Fletcher is not averse to splitting the Test and one-day captaincy and he is at least open to persuasion that Hollioake, at 31 not too old to lead England at the next World Cup, is the most sensible solution.
“We’ve just got to make sure that we get the right guy,” the England coach said. “There are a lot of strong candidates in the side but we also have to look at the balance of the side. You want to pick the best side and hope that the best captain is in it but sometimes you have to consider saying ‘hold on, there isn’t a strong candidate to do that and we might have to pick from outside.’ ”
For Fletcher to say that there are “several” strong candidates in the present team was pushing loyalty and tact to an extreme. Vaughan is the best of them. He is an unflappable, even-keeled character, certain of his place. He showed leadership qualities when captaining the England A team in South Africa in 1998-99. In the long run he is Hussain’s likely successor as Test captain, but he is prone to an occasional moment of daftness and his lapses in the field, inexplicable for so natural a ball-player, have become notorious.

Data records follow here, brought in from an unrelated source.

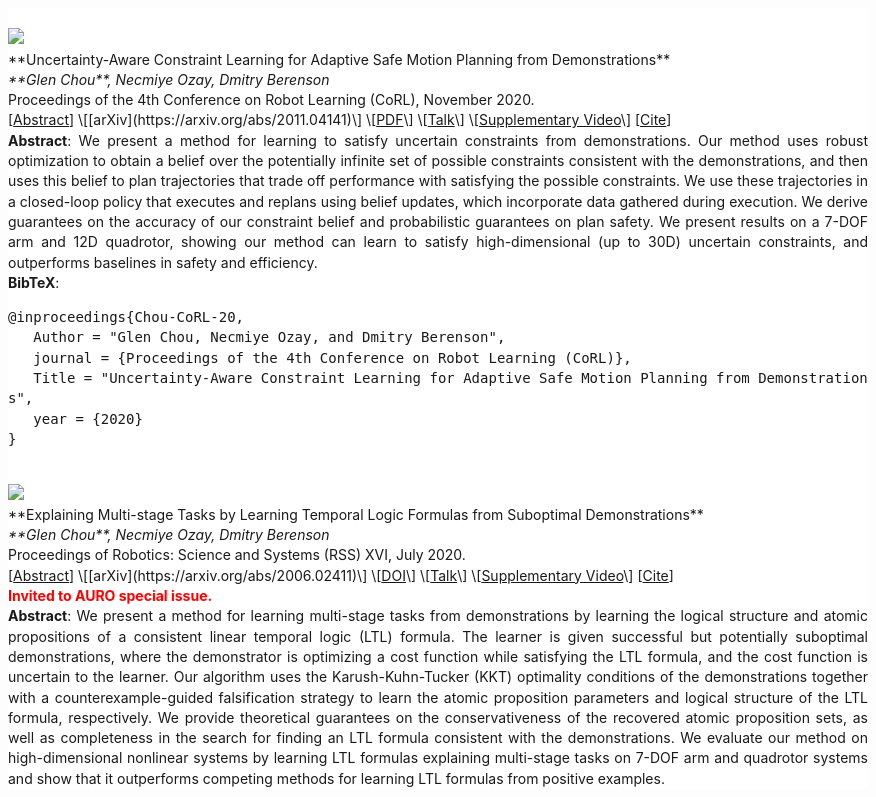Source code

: <tr id="Chou20c">
	<td markdown="span"><br><img src="../images/corl_20_01.png" onmouseover="this.src='../images/corl_20_02.gif'" onmouseout="this.src='../images/corl_20_01.png'" />   </td>
	<td markdown="span"></td>
	<td markdown="span"><br>**Uncertainty-Aware Constraint Learning for Adaptive Safe Motion Planning from Demonstrations** <br> 
		<em>**Glen Chou**, Necmiye Ozay, Dmitry Berenson</em> <br> 
		Proceedings of the 4th Conference on Robot Learning (CoRL), November 2020. <br>
		[<a href="javascript:toggleInfo(&#39;Chou20c&#39;,&#39;abstract&#39;)" onclick="javascript:pageTracker._trackPageview(&#39;/abstracts/Chou20c&#39;); ">Abstract</a>]
                \[[arXiv](https://arxiv.org/abs/2011.04141)\] \[<a href="https://proceedings.mlr.press/v155/chou21a.html">PDF</a>\] \[<a href="https://www.youtube.com/watch?v=u2zDKOQqAlQ">Talk</a>\] \[<a href="https://www.youtube.com/watch?v=aWZ_U-gWQJI">Supplementary Video</a>\] [<a href="javascript:toggleInfo(&#39;Chou20c&#39;,&#39;bibtex&#39;)">Cite</a>]</td>
</tr>
<tr id="abs_Chou20c" class="abstract noshow">
    <td colspan="3"><div align="justify"> <b>Abstract</b>: We present a method for learning to satisfy uncertain constraints from demonstrations. Our method uses robust optimization to obtain a belief over the potentially infinite set of possible constraints consistent with the demonstrations, and then uses this belief to plan trajectories that trade off performance with satisfying the possible constraints. We use these trajectories in a closed-loop policy that executes and replans using belief updates, which incorporate data gathered during execution. We derive guarantees on the accuracy of our constraint belief and probabilistic guarantees on plan safety. We present results on a 7-DOF arm and 12D quadrotor, showing our method can learn to satisfy high-dimensional (up to 30D) uncertain constraints, and outperforms baselines in safety and efficiency. </div></td>
  </tr>
<tr id="bib_Chou20c" class="bibtex noshow">
<td colspan="3"><b>BibTeX</b>:
  <pre>@inproceedings{Chou-CoRL-20,<br>   Author = "Glen Chou, Necmiye Ozay, and Dmitry Berenson",
   journal = {Proceedings of the 4th Conference on Robot Learning (CoRL)},<br>   Title = "Uncertainty-Aware Constraint Learning for Adaptive Safe Motion Planning from Demonstrations",<br>   year = {2020}<br>}</pre></td>
</tr>

<tr id="Chou20b">
	<td markdown="span"><br><img src="../images/rss_20_01.png" onmouseover="this.src='../images/rss_20_02.gif'" onmouseout="this.src='../images/rss_20_01.png'" />   </td>
	<td markdown="span"></td>
	<td markdown="span"><br>**Explaining Multi-stage Tasks by Learning Temporal Logic Formulas from Suboptimal Demonstrations** <br>
		<em>**Glen Chou**, Necmiye Ozay, Dmitry Berenson</em> <br> 
		Proceedings of Robotics: Science and Systems (RSS) XVI, July 2020. <br>
	 [<a href="javascript:toggleInfo(&#39;Chou20b&#39;,&#39;abstract&#39;)" onclick="javascript:pageTracker._trackPageview(&#39;/abstracts/Chou20b&#39;); ">Abstract</a>]
                \[[arXiv](https://arxiv.org/abs/2006.02411)\] \[<a href="https://doi.org/10.15607/RSS.2020.XVI.097">DOI</a>\] \[<a href="https://www.youtube.com/watch?v=8DPtL1-KeoM">Talk</a>\] \[<a href="https://www.youtube.com/watch?v=cpUEcWCUMqc">Supplementary Video</a>\] [<a href="javascript:toggleInfo(&#39;Chou20b&#39;,&#39;bibtex&#39;)">Cite</a>] <br>
         <b><span style="color:red">Invited to AURO special issue.</span></b>   </td>
</tr>
<tr id="abs_Chou20b" class="abstract noshow">
    <td colspan="3"><div align="justify"> <b>Abstract</b>: We present a method for learning multi-stage tasks from demonstrations by learning the logical structure and atomic propositions of a consistent linear temporal logic (LTL) formula. The learner is given successful but potentially suboptimal demonstrations, where the demonstrator is optimizing a cost function while satisfying the LTL formula, and the cost function is uncertain to the learner. Our algorithm uses the Karush-Kuhn-Tucker (KKT) optimality conditions of the demonstrations together with a counterexample-guided falsification strategy to learn the atomic proposition parameters and logical structure of the LTL formula, respectively. We provide theoretical guarantees on the conservativeness of the recovered atomic proposition sets, as well as completeness in the search for finding an LTL formula consistent with the demonstrations. We evaluate our method on high-dimensional nonlinear systems by learning LTL formulas explaining multi-stage tasks on 7-DOF arm and quadrotor systems and show that it outperforms competing methods for learning LTL formulas from positive examples. </div></td>
  </tr>
<tr id="bib_Chou20b" class="bibtex noshow">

With all the distractions that it entails on and off the field, Fletcher calls the England captaincy, when it is a full-time responsibility as it was for Hussain, the “most difficult job in world cricket”. Australia have split the leadership of the Test and one-day sides between Steve Waugh and Ricky Ponting without any problems and, as Ponting is likely to assume the Test captaincy for the first time in the West Indies next month, so Vaughan might in time prove himself the right man to take over from Hussain. He is 28 but relatively inexperienced, having played in only 26 one-day internationals.
Hollioake’s intelligent captaincy has undoubtedly played a part in Surrey’s recent success. There is something of the Stuart Surridge in him and at the Champions Trophy in Sharjah in 1997 he led England to their first and only one-day tournament victory overseas since Mike Gatting’s side in Australia ten years previously. He returned to England from his family home in Perth halfway through last season after the death of his younger brother, Ben, and the birth of his daughter but he did so a subtly changed character.
His free-spirited batting in both one-day and four-day cricket convinced David Graveney, the chairman of the England selectors, that he should be restored to the England one-day team. He was duly picked as Andrew Flintoff’s replacement in Australia but did not play a game under Hussain, once a rival as well as a team-mate, and he was not chosen for the World Cup. His last appearances were made during the 1999 World Cup.
There is no rush to make a decision, with no one-day international before June. It will be made by Graveney, Fletcher, the third selector, Geoff Miller, and Dennis Amiss, the newly elected chairman of the International Teams Management Group. David Morgan, the chairman of the ECB, has a right of veto over decisions about the national captaincy but it has only been used once, in 1989, when Ossie Wheatley overruled Gatting’s reappointment after his refusal to apologise for the Shakoor Rana incident.